Little Man, Little Missy and I went to our favorite place to pick berries, Fordyce Farms. This family run farm is a fun place to go with little guys since they offer a wide varity of produce to pick and they also have a garden to explore as well. I’ve also heard from friends that they only spray once at the start of the year before the berries grow. I don’t know about you but I’m all for minimal chemicals on my food. We started picking early in the morning so the berries were still firm and we didn’t get scorched by the heat of the day.
Choose the Right Berries
The best berries for jam are ripe, not over ripe or mushy, but firm and red all over. I think that’s why I love picking berries myself. I can really control the quality and it’s fun to share with the family. We save money and really get to know how our food is grown and where it comes from. My kids like to be included in this process and because of the work involved, I think they enjoy the finished product so much more.
It’s best to set out everything you’ll need during the jam making process. Here’s a list of supplies that are needed:
-berries, sugar, butter and pectin (see instructions that comes with pectin for amounts)
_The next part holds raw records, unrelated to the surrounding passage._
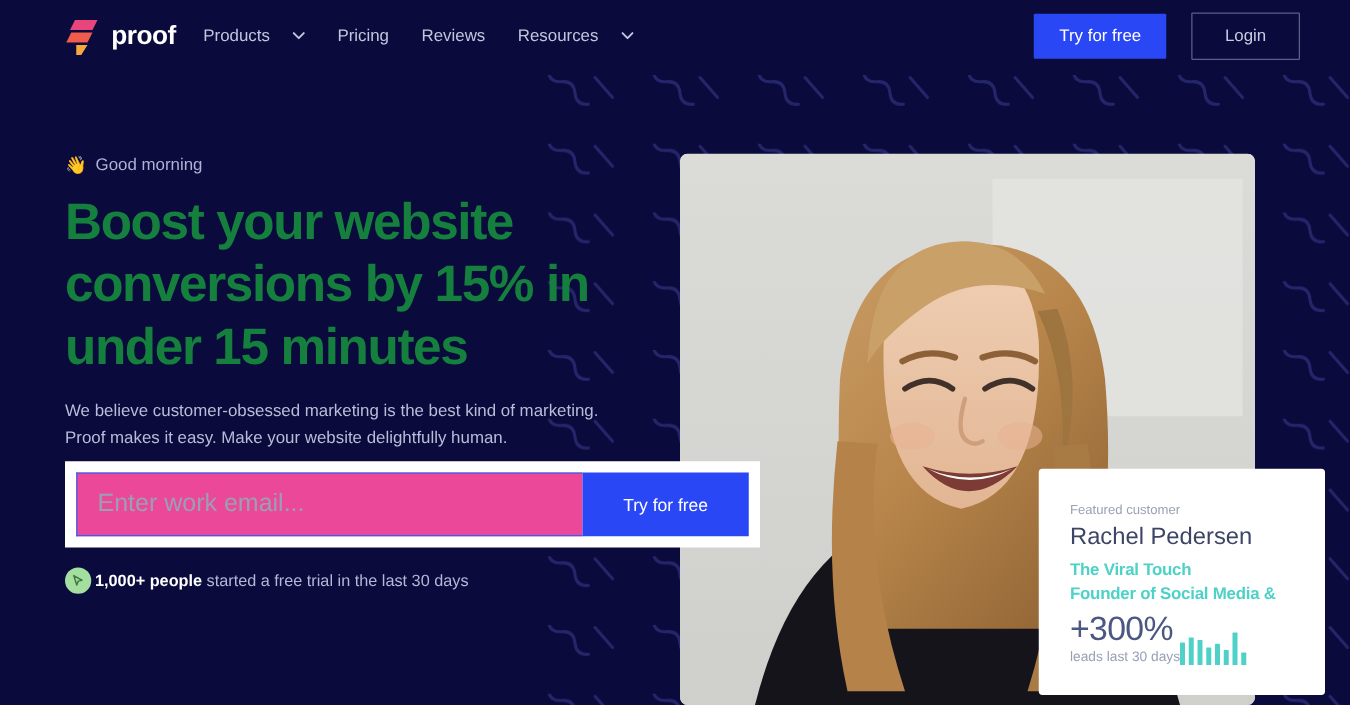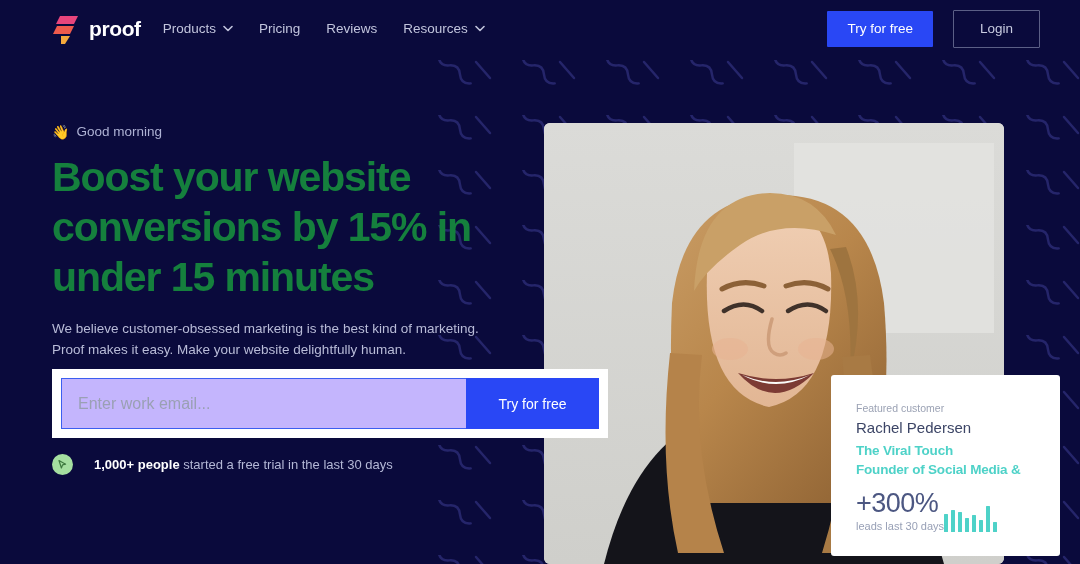"Products" .nav-item { gap: 7px -> 18px }
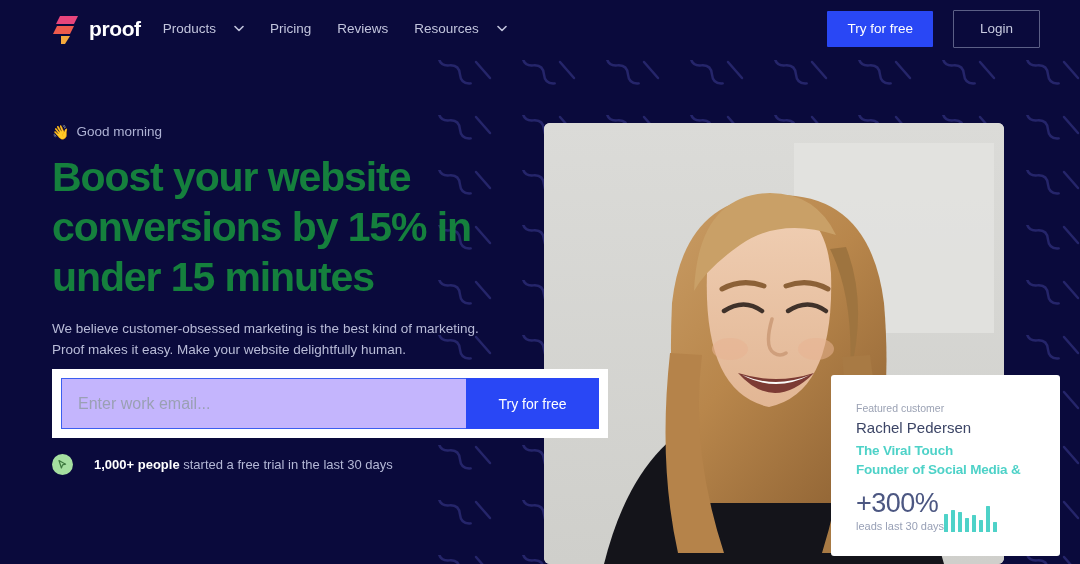"Enter work email..." .email-input { background: #c4b5fd -> #ec4899; font-size: 16px -> 20px }
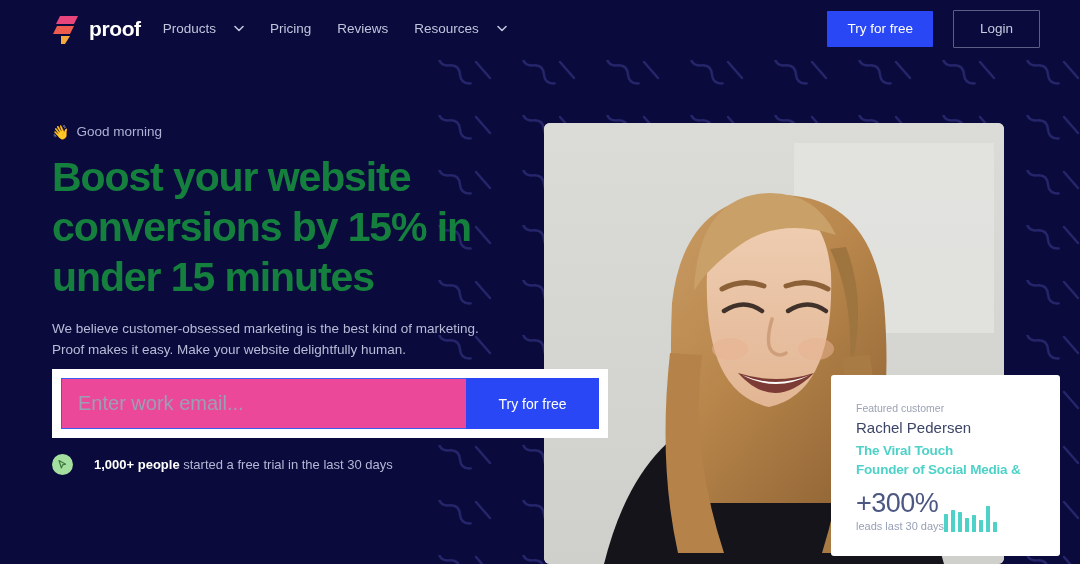"Rachel Pedersen" .feat-name { font-size: 15px -> 19px }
-2 bowls (one for cleaning the berries and one for mashing the berries)
-Strainer for rising berries
-Jars and lids and rings
-Large canning pot for bath
-Large sauce pan for cooking jam
-Extra towels and washcloths for spills
2. Canning tongs
3. Canning funnel
4. Measuring cups for strawberries and sugar
5. Huller for removing the caps off the strawberry
Not shown but useful: ladle and metal spoon
Instructions can be found in your pectin box. I used Certo Pectin and have used other brands in the past as well.
-4 cups prepared strawberries (buy about 2 qt. fully ripe strawberries)
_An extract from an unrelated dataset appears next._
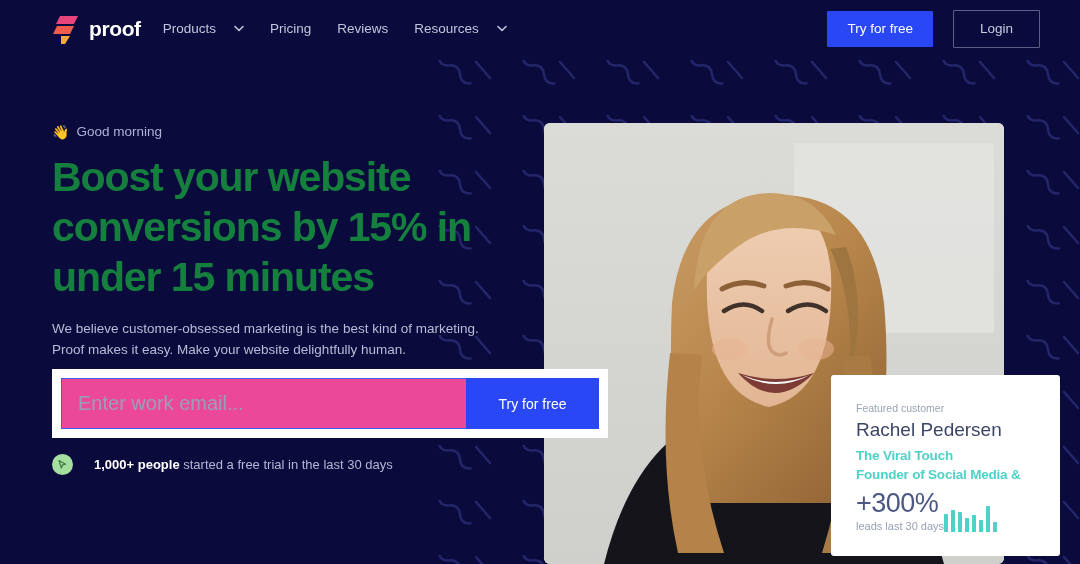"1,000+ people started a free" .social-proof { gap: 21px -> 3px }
-7 cups sugar, measured into separate bowl
-1/2 tsp. butter or margarine (optional)
-1 pouch CERTO Fruit Pectin
Water canner, half-full with water, and simmer on stove.
Get Jars Ready
Wash jars and screw bands in hot, soapy water; rinse with warm water. Pour boiling water over flat lids in saucepan off the heat. Let stand in hot water until ready to use. Drain well before filling.
Pour water and 2 Tablespoons of vinegar into a bowl. Allow dirt to settle at the bottom of the bowl.
Pour into Pot
Stir , add butter (optional) and cook on high heat till…
Bring to full rolling boil (a boil that doesn’t stop bubbling when stirred)
Add Pectin. Cook and stir for 1 minute.
Remove from heat and skim off excess foam with metal spoon.
Ladle immediately into prepared jars, filling to within 1/8 inch of tops. Wipe jar rims and threads.
Cover with 2-piece lids. Screw bands tightly.
Place jars on elevated rack in canner. Lower rack into canner. (Water must cover jars by 1 to 2 inches. ; bring water to gentle boil. Process 10 minutes.
Remove jars and place upright on towel to cool completely. After jars cool, check seals by pressing middle of lid with finger. (If lid springs back, lid is not sealed and refrigeration is necessary.)